I'd like to see a bigger picture to be sure of the I.D. It could also be a Greek, hard to tell from the picture.


----------



## Grandpa Turtle 144 (Jun 23, 2017)

Hi Alli


----------



## Alli161 (Jun 23, 2017)

Yvonne G said:


> Looks like a gopherus agassazii (desert tortoise). Is there any way to contact the previous owners? Maybe, when it came time to move, they couldn't find him.


They left a lot behind they moved states so I think they intentionally left him . The realtors had contact with them and they never mentioned it. I'm happy to care for him tho!


----------



## Alli161 (Jun 23, 2017)

Alli161 said:


> They left a lot behind they moved states so I think they intentionally left him . The realtors had contact with them and they never mentioned it. I'm happy to care for him tho!

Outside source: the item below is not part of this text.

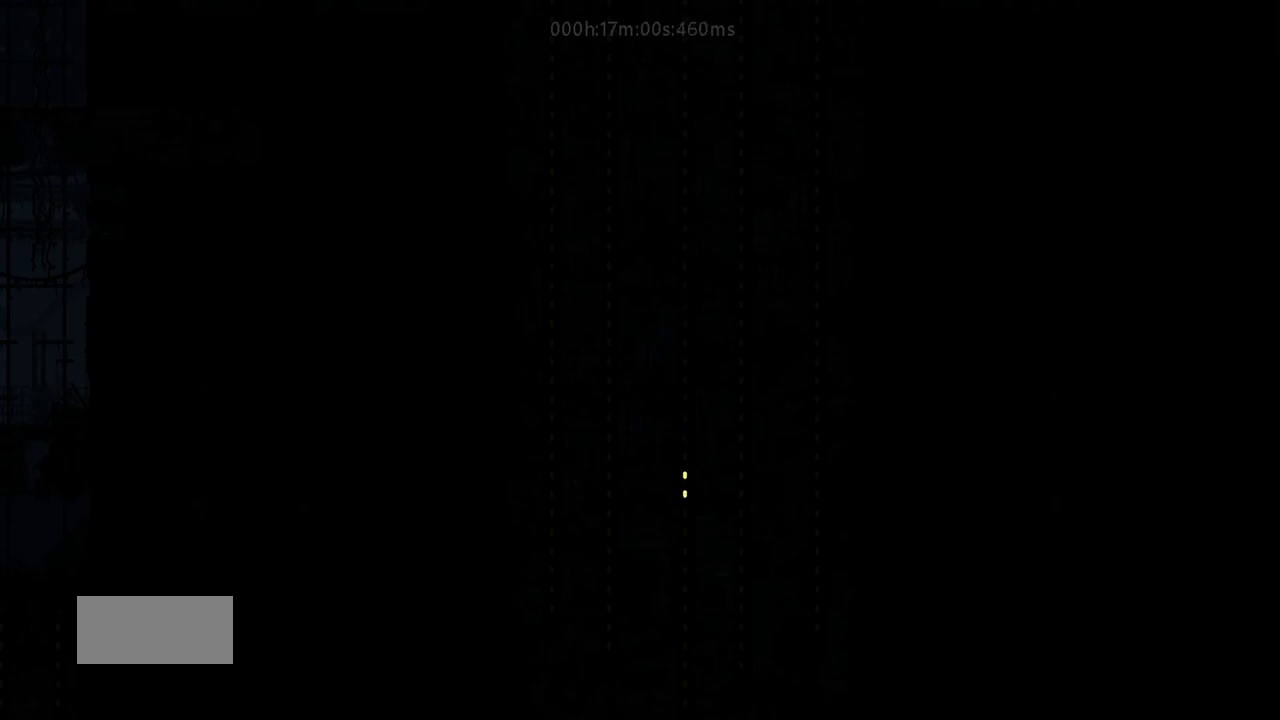
{"keys": ["down"], "events": []}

He looks a bit unkept and was hissing at me. I put him in the wet grass and he started chowing down and following me around


----------



## Alli161 (Jun 23, 2017)

Yvonne G said:


> Looks like a gopherus agassazii (desert tortoise). Is there any way to contact the previous owners? Maybe, when it came time to move, they couldn't find him.
> 
> I'd like to see a bigger picture to be sure of the I.D. It could also be a Greek, hard to tell from the picture.


----------



## Markw84 (Jun 23, 2017)

Desert Tortoise _*Gopherus agassizii*_


----------



## eric joranson (Jun 23, 2017)

Alli161 said:


> He looks a bit unkept and was hissing at me. I put him in the wet grass and he started chowing down and following me around


following you around after it discovers you are the food bringer.....must have been a pet.


----------



## shelledfrens (Jun 23, 2017)

Do you plan to take care of him?


----------



## Alli161 (Jun 23, 2017)

shelledfrens said:


> Do you plan to take care of him?


Yes


----------



## shelledfrens (Jun 23, 2017)

Good to hear! Good luck!


----------



## TammyJ (Jun 24, 2017)

He is just too adorable!
Study up on how to care for him.


----------



## Arnold_rules (Jun 26, 2017)

Alli161 said:


> Yes


Do a little research and apply to adopted him/her. Here is the link for Arizona Game and Fish on care, may not be best, and how to adopt:
https://www.azgfd.com/wildlife/nongamemanagement/tortoise/captivecare/

There can be fines if you do not register the tortoise, so it is best to follow the rules. Also, if you have any questions, please post to the forum, great deal of knowledge on here and A LOT of helpful people.


----------



## JohnMcFisher (Jul 1, 2017)

That's for sure gopherus agassazii (desert tortoise). You can compare with this photo, it's definitely she.


----------